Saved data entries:
•••
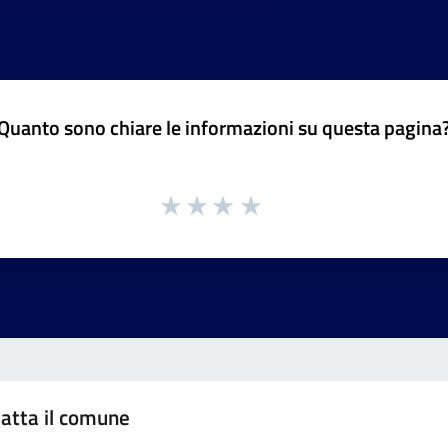
Quanto sono chiare le informazioni su questa pagina
atta il comune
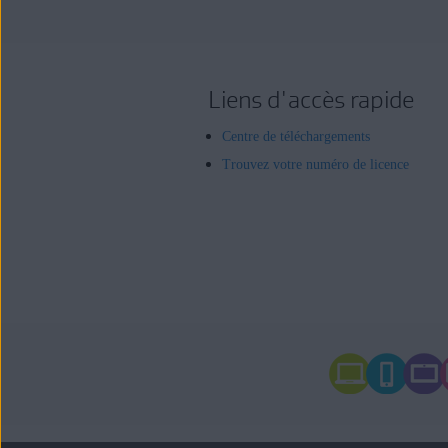
Liens d'accès rapide
Centre de téléchargements
Trouvez votre numéro de licence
•••
What is required -
Switch "numéro de licence" to "clé de produit" in the lines above and write them out again with no other change. Leave the pictures out of your answer.

Solved problem -
Quanto sono chiare le informazioni su questa pagina
atta il comune
Liens d'accès rapide
Centre de téléchargements
Trouvez votre clé de produit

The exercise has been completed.